GÜNAY ASLAN: KÜRT SORUNUNU AVRUPA YARATTI
Gazeteci yazar Günay Aslan, Kürt ve Kürdistan sorununun yaratılmasında Avrupa’nın rolüne değinerek konuşmasına başladı. Bu sorunun Avrupa tarafından yaratıldığını belirten Aslan, Kürt sorununun nasıl ortaya çıktığını anlattı.
Soğuk savaş döneminde NATO’nun Kürdistan özgürlük mücadelesine verdiği zararları da anlatan Aslan, Doğu ve Güney Kürdistan’daki mücadelelere dikkat çekerek “Kürt özgürlük mücadelesinin bastırılmasında NATO’nun ABD’nin tahminlerin çok üstünde bir rolü var” dedi.
PARİS CİNAYETİ AVRUPA’NIN İZNİYLE GERÇEKLEŞTİ
Öcalan’a komplonun da bir NATO operasyonu olduğunu kaydeden Aslan, Kürt sorunu konusunda Avrupa’nın rolünün hep olumsuz olduğunu vurguladı. Aslan, “Barış süreci başladığı zaman Avrupa’da bir cinayet işlendi. Üç kadını öldürüldü. Bu cinayetin işlenmesine Avrupa onay verdi” dedi.
“Avrupa’nın izni olmasaydı Paris’te bu cinayet işlenmeyecekti” diyen Günay Aslan, 2006’da 9 çocuk barışçıl gösterilerde katledildiğinde Avrupa’nın Erdoğan’ı demokrasi kahramanı ilan ettiğine dikkat çekti.
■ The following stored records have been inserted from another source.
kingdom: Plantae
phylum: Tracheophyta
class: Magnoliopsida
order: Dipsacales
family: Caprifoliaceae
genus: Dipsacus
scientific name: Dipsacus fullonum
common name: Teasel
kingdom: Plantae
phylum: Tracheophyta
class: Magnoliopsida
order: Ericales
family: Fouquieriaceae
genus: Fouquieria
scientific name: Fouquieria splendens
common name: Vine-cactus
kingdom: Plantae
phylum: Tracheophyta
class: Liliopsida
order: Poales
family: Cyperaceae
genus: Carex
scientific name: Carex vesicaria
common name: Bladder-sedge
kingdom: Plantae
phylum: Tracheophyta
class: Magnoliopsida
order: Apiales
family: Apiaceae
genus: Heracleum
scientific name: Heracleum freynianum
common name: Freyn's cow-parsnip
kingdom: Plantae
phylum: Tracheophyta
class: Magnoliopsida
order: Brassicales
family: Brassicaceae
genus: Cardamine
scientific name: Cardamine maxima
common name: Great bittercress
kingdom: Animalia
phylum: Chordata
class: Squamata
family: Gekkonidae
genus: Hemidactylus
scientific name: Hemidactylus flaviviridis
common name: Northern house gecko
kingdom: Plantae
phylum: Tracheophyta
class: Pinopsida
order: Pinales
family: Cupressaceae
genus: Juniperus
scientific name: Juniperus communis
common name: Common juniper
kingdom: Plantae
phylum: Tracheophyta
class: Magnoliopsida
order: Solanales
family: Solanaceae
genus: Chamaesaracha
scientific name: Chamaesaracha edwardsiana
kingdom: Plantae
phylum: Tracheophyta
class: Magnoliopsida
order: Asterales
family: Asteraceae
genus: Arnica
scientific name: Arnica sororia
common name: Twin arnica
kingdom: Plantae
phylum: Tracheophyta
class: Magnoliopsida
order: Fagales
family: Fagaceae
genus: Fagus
Kürtlerin artık tarih sahnesine çıktığını kaydeden Aslan, “Ortadoğu’da yeni dengeler kuruluyor. İngilizler ve Fransızların çizdiği sınırlar anlamsız hale geliyor. Bu ülkenin siyasal dinamikleri bir çözüm peşindeler (…) Tarihsel gelişmeler parçalara dayalı bir çözüm anlamsız kıldığı için genel bir çözüm peşindeler” dedi.
AVRUPA DENGELERİN DEĞİŞMESİNİ İSTEMİYOR
“Avrupa yüzyıl önce Ortadoğu’da oluşturduğu dengelerin değişmesini istemiyor” diyen Aslan, “Barış sürecine bu yüzden arzu edilen desteği vermiyor. Devletler düzeyinde İmralı sürecine elle tutulur bir destek görmedik” diye ekledi.
Aslan, “Avrupa ile artık açık konuşmamız gerekiyor. Bu sorunu sen yarattın. Bu sorunu çözmüyorsan, çözümünden yana politika izlemiyorsan uzak dur, köstek olma demeliyiz” ifadelerini kullandı.
Aslan konuşmasını şöyle bitirdi: “Türkiye’yi alkışlayanlar biraz da Kürtlerin mücadelesini alkışlasalardı daha iyi olacaktı. Kürtlerin yürüttüğü bu mücadeleye saygılı olmak lazım.”